» **DATA SUPPLIED**
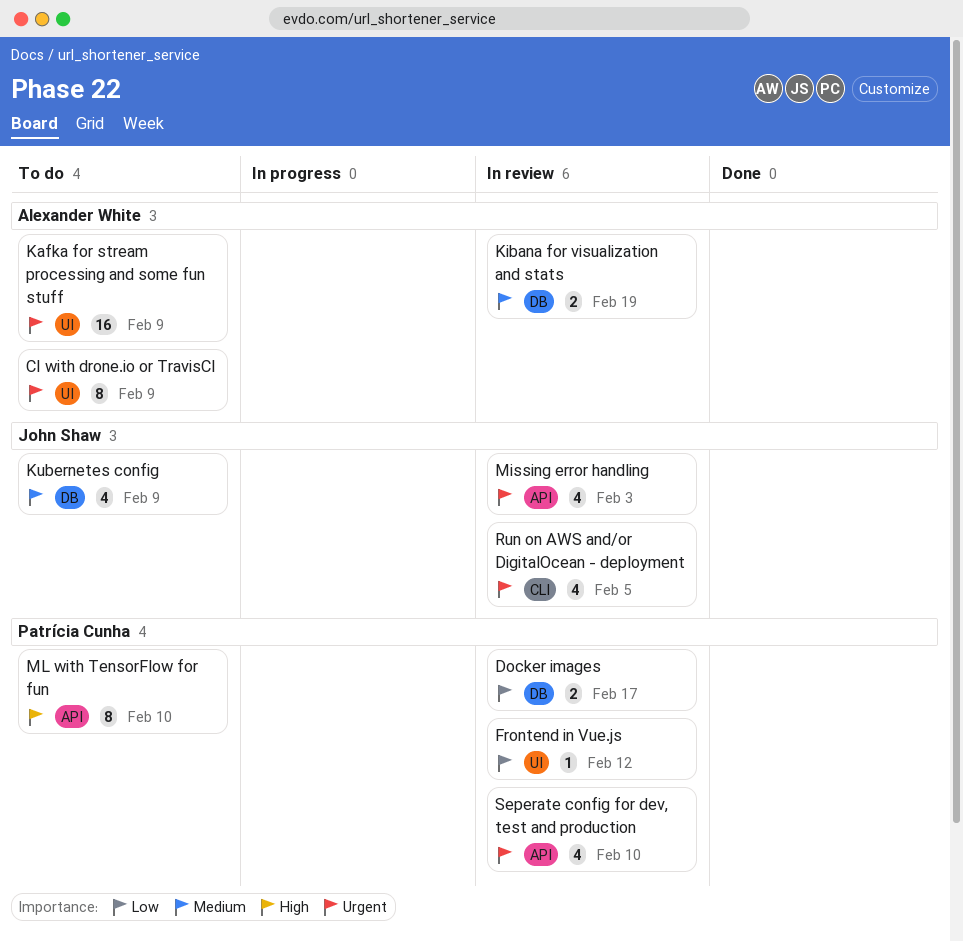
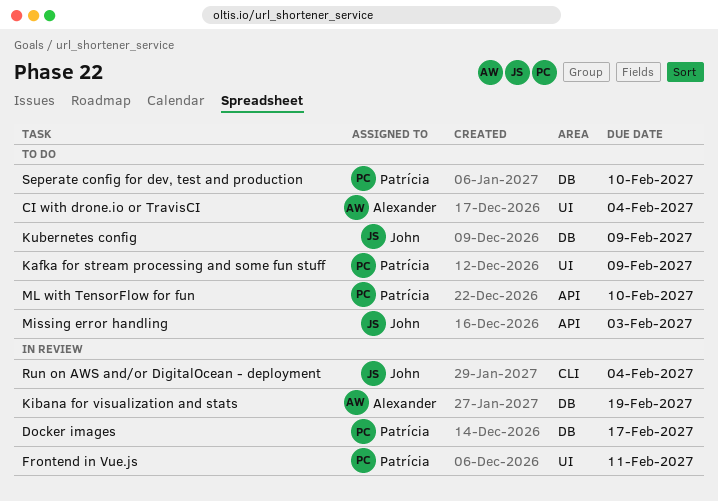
CI with drone.io or TravisCI, due: Feb 9 -> Feb 4
Frontend in Vue.js, due: Feb 12 -> Feb 11
Kafka for stream processing and some fun stuff, owner: Alexander White -> Patrícia Cunha
Missing error handling, status: In review -> To do
Run on AWS and/or DigitalOcean - deployment, due: Feb 5 -> Feb 4
Seperate config for dev, test and production, status: In review -> To do
Seperate config for dev, test and production, label: API -> DB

» **WHAT THE TASK REQUIRES**
Your answer must be an exact copy of the data above, minus its pictures.

» **EXERCISE ANSWER**
CI with drone.io or TravisCI, due: Feb 9 -> Feb 4
Frontend in Vue.js, due: Feb 12 -> Feb 11
Kafka for stream processing and some fun stuff, owner: Alexander White -> Patrícia Cunha
Missing error handling, status: In review -> To do
Run on AWS and/or DigitalOcean - deployment, due: Feb 5 -> Feb 4
Seperate config for dev, test and production, status: In review -> To do
Seperate config for dev, test and production, label: API -> DB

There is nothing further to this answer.